Your goal: Look through the listing below, and wherever a line has the string "Table", pull it out.
---------- Information given
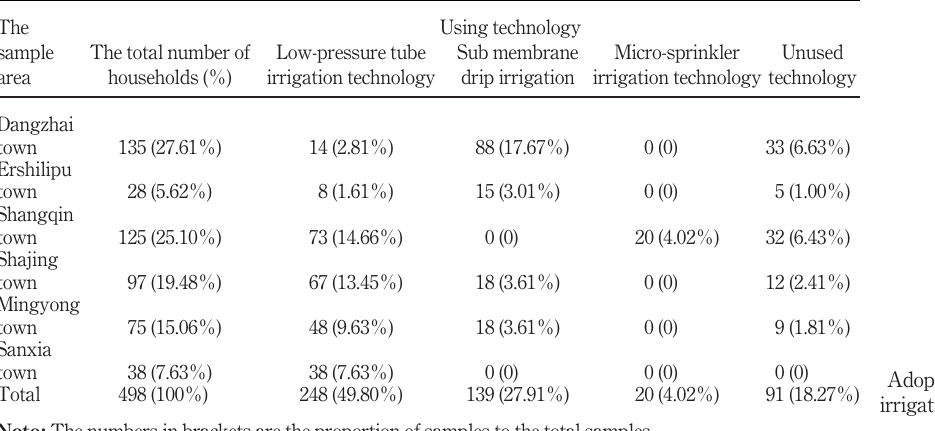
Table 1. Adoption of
--------------------
---------- Information given
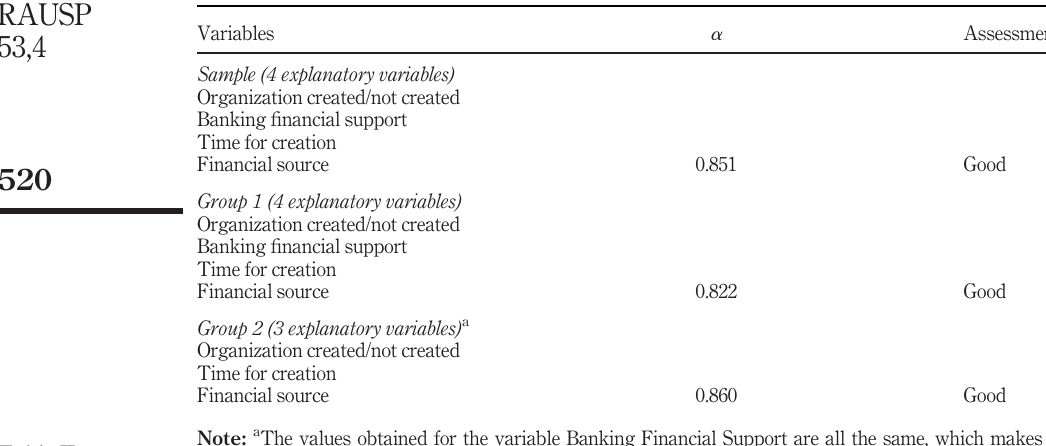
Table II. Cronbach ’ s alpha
--------------------
---------- Information given
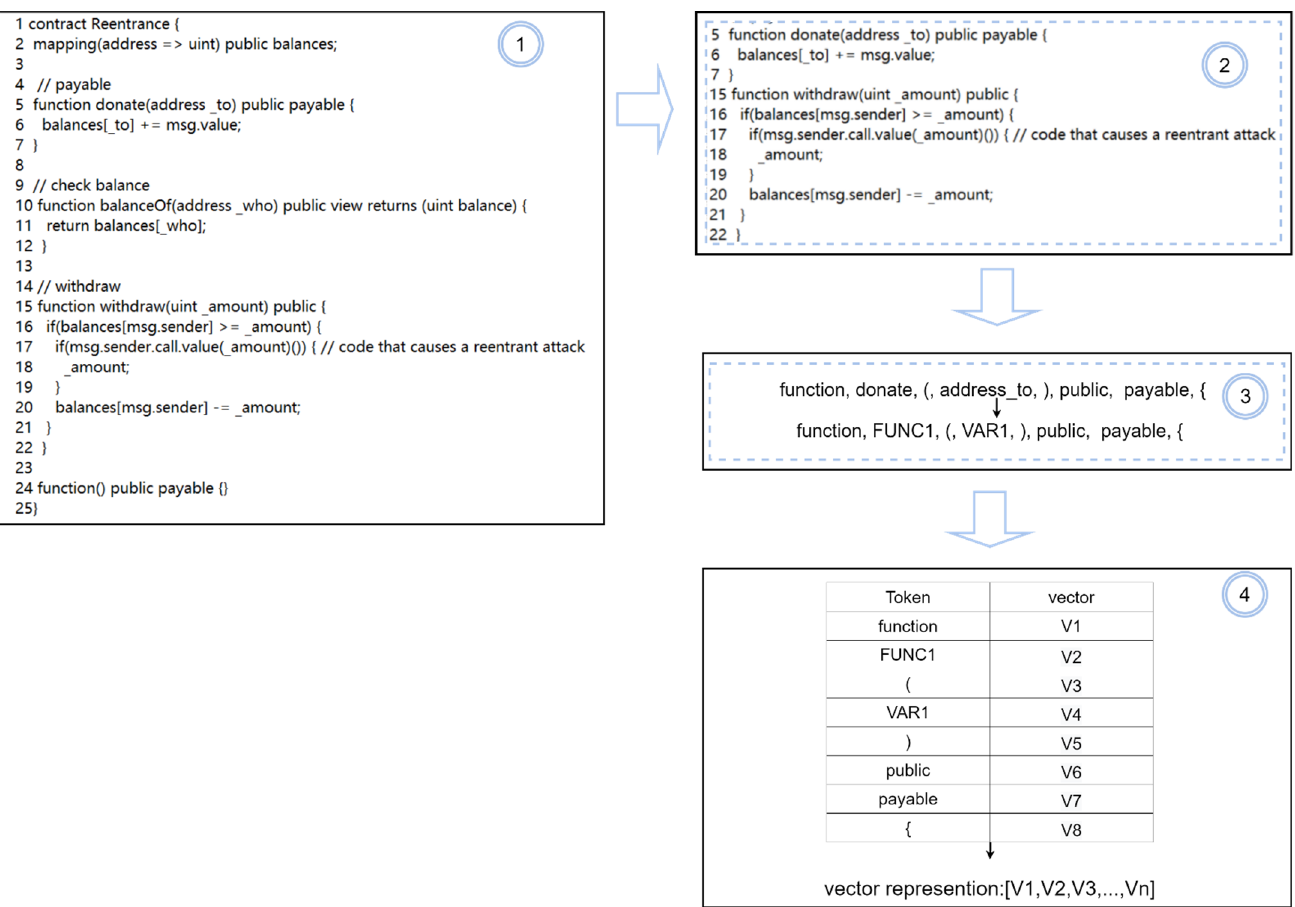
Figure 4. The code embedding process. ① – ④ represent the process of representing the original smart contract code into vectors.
--------------------
Reply:
Table 1. Adoption of
Table II. Cronbach ’ s alpha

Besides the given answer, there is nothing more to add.